Come spring, six Huntley High School students could be telling NASA officials at the Johnson Space Center in Houston about the app they’ve built as part of the space agency’s application development challenge.

The students’ team name is Project DJANKS, using the initials of the participants: Daniel Przybylko, Jack Peterson, Allen Williams, Nolan Laird, Kerellos Abdelmalak and Sammy Salby.

The app’s primary goal is to visualize the NASA Artemis II mission and track its path. The real Artemis II mission is expected to take off in 2026 after NASA recently announced more delays to the mission.

The Artemis II mission involves four astronauts who will circle the moon and come back to Earth, while Artemis III envisions two other astronauts landing on the moon. That mission is currently scheduled for 2027, according to the Associated Press.

NASA’s app development challenge is open to middle and high school students. At Huntley High, computer science teacher Michelle Zietlow is the lead teacher for the project, and it’s the first time Huntley students have participated.

Zietlow heard about the challenge after attending a computer science teacher conference over the summer.

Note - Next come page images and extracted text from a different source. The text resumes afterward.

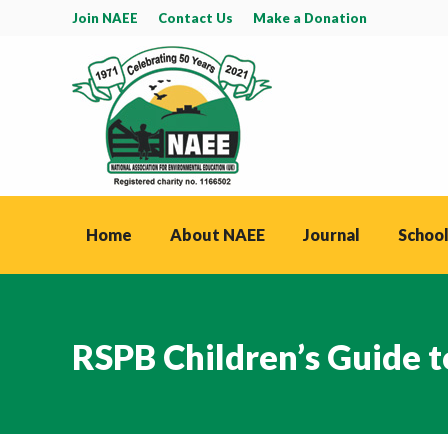
Join NAEE
Contact Us
Make a Donation
Home
About NAEE
Journal
School
RSPB Children’s Guide 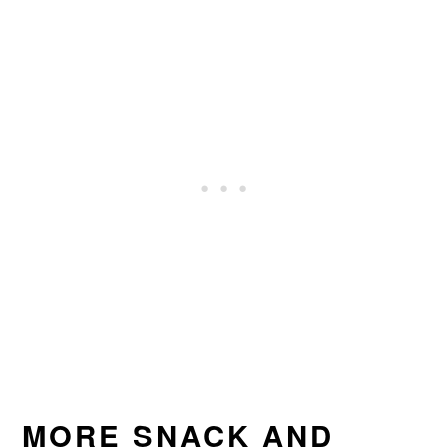
MORE SNACK AND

The students said they were good friends heading into the project who shared an affinity for the subject.

“We wanted to deepen our love” of space through a project, said Peterson, a senior.

When the group heard about the app challenge, “we knew it would give us a good topic,” said Przybylko, also a senior.

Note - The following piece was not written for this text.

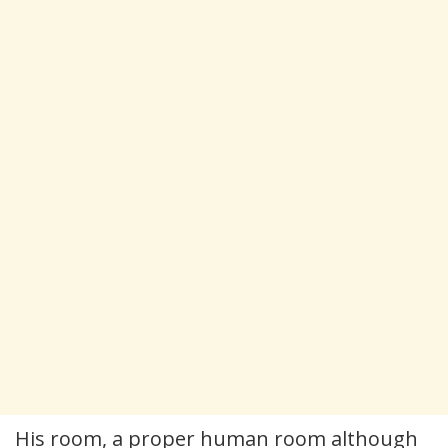
His room, a proper human room although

The students are in a software engineering course where the goal is to create an app and make it the best it can be, fellow senior Laird said.

Other projects students are working on include an app where their peers can send in homework questions and have a teacher or National Honor Society tutor answer them. There’s also an app that works like Google Maps but shows the best way around the school, as well as a mobile app focusing on fitness and nutrition, Zietlow said.

Zietlow said the students “have put in countless hours both inside and outside of class to make this app come together. It has also been really fun watching them grow in their teamwork and communication skills.”

The teens are also balancing their work on the NASA app with other courses, jobs, sports and extracurricular activities. The group had a standing appointment for the collaboration at 11 a.m. Sundays, when they would meet on the chat app Discord or in person at the Huntley Library. The students also have mentors who provide guidance.

With the school term winding down, the students were putting the final touches on the project, which culminated in a video submission due Dec. 11.

With that submitted, the team will have to wait and see how it went. If they advance, an interview with NASA would be next. If the team is among the top teams nationally, they would fly to the Johnson Space Center in Houston to make an in-person presentation to NASA in April.

Zietlow said she plans to offer the NASA challenge again, and hopes future students will take her up on the offer.